As Comemorações, que estiveram previstas para a Região Autónoma da Madeira e África do Sul, foram alteradas para assim respeitar as regras de precaução sanitária no quadro da Pandemia da doença COVID-19.
As Cerimónias têm início no exterior do Mosteiro dos Jerónimos onde, pelas 11:00 e sob a Presidência do Chefe de Estado, decorre a Cerimónia do Içar da Bandeira Nacional, com a execução do Hino Nacional, 21 salvas por unidade naval da Armada Portuguesa fundeada no rio Tejo e sobrevoo de homenagem por uma esquadrilha de aeronaves F-16 da Força Aérea.
Depois, na Igreja de Santa Maria de Belém, o Presidente da República deposita uma Coroa de Flores no Túmulo de Luís Vaz de Camões, e guarda um minuto de silêncio em homenagem aos Mortos ao serviço da Pátria.
Nos claustros do Mosteiro, irá usar da palavra o Cardeal D. José Tolentino de Mendonça, Presidente da Comissão Organizadora do Dia de Portugal, de Camões e das Comunidades Portuguesas, a que se segue a intervenção do Presidente Marcelo Rebelo de Sousa que encerra as Cerimónias.
HISTÓRIA DO DIA DE PORTUGAL
Durante o regime ditatorial do Estado Novo de 1933 até à Revolução dos Cravos de 25 de Abril de 1974, o dia 10 de junho era celebrado como o “Dia da Raça: a raça portuguesa ou os portugueses”.
Como Camões foi uma figura emblemática, associada aos Descobrimentos, foi usado como forma de o regime celebrar os territórios coloniais e o sentimento de pertença a uma grande nação espalhada pelo mundo, com uma raça e língua comum.
O 10 de junho é estipulado como feriado, na sequência dos trabalhos legislativos após a implantação da República a 5 de outubro de 1910. No decorrer desses trabalhos legislativos, foi publicado um decreto a 12 de outubro, que definia os feriados nacionais.

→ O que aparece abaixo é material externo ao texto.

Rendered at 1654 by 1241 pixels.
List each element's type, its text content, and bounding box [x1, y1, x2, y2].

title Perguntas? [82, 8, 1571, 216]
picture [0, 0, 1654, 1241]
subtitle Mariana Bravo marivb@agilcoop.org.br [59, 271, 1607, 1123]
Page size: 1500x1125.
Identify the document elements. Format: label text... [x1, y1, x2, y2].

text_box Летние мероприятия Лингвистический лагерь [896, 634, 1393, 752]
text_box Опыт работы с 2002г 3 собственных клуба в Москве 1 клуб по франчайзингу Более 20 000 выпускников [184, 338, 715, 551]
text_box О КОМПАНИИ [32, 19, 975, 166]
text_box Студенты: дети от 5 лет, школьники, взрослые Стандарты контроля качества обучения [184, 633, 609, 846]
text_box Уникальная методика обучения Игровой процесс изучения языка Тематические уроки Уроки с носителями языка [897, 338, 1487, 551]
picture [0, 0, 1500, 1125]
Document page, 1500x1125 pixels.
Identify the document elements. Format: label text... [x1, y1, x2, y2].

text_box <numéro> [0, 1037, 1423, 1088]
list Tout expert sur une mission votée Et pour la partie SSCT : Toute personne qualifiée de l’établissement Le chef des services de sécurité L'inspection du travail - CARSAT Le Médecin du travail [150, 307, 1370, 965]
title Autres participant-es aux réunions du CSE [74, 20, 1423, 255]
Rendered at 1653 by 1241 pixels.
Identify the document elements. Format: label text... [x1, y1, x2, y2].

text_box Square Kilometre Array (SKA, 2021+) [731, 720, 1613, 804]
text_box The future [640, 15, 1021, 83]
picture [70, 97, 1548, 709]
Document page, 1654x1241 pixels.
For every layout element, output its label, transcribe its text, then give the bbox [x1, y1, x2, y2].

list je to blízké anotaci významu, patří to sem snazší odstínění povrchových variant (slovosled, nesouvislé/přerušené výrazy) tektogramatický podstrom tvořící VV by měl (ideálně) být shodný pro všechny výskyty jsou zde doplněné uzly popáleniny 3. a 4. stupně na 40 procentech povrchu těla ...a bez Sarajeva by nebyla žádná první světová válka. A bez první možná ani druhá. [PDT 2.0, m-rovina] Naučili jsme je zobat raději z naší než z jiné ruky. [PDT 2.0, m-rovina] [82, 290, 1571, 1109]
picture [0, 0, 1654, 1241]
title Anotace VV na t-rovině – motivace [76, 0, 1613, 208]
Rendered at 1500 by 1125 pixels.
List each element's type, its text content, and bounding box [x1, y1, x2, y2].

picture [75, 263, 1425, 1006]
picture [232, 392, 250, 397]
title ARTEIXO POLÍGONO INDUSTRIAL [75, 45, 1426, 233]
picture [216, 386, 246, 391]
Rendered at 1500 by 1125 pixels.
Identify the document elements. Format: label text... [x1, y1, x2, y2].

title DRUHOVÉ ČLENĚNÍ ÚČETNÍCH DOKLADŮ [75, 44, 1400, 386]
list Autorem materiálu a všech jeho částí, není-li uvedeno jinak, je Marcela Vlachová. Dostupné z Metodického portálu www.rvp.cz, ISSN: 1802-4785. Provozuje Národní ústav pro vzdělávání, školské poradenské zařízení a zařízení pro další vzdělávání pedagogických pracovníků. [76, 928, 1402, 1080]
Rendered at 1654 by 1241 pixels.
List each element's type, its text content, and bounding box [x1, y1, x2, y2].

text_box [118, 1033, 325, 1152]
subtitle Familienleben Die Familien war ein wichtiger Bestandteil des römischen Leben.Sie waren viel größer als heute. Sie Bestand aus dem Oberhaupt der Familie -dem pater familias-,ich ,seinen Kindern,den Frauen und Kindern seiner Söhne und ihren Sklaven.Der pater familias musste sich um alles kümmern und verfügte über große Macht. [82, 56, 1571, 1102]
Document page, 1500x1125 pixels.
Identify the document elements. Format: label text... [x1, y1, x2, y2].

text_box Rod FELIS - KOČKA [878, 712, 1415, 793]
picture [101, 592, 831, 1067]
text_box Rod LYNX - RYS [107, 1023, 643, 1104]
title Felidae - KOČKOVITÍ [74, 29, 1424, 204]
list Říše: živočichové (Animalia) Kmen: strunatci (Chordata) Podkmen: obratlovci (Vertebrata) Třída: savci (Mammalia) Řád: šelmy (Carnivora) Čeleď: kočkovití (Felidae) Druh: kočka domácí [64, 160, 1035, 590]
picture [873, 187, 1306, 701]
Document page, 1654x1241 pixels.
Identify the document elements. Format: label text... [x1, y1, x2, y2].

Alguns feriados foram eliminados, particularmente os religiosos, de modo a diminuir a influência da Igreja Católica e com o objetivo de consolidar a laicização da sociedade.
O decreto que definia os feriados nacionais dava ainda a possibilidade dos municípios e concelhos escolherem um dia do ano que representasse as suas festas tradicionais e municipais. Lisboa escolheu para feriado municipal o 10 de Junho, em honra de Camões, uma vez que a data é apontada como sendo a da morte do poeta.
O 10 de junho começou por ser apenas um feriado municipal para passar a ser particularmente exaltado com o Estado Novo. Foi a partir desse período que o dia de Camões passou a ser festejado a nível nacional.
Até ao 25 de abril de 1974, o 10 de junho era conhecido como o Dia de Camões, de Portugal e da Raça, este último epíteto criado por Salazar na inauguração do Estádio Nacional do Jamor em 1944. A partir de 1978 este dia passou a designar-se como Dia de Portugal, de Camões e das Comunidades Portuguesas.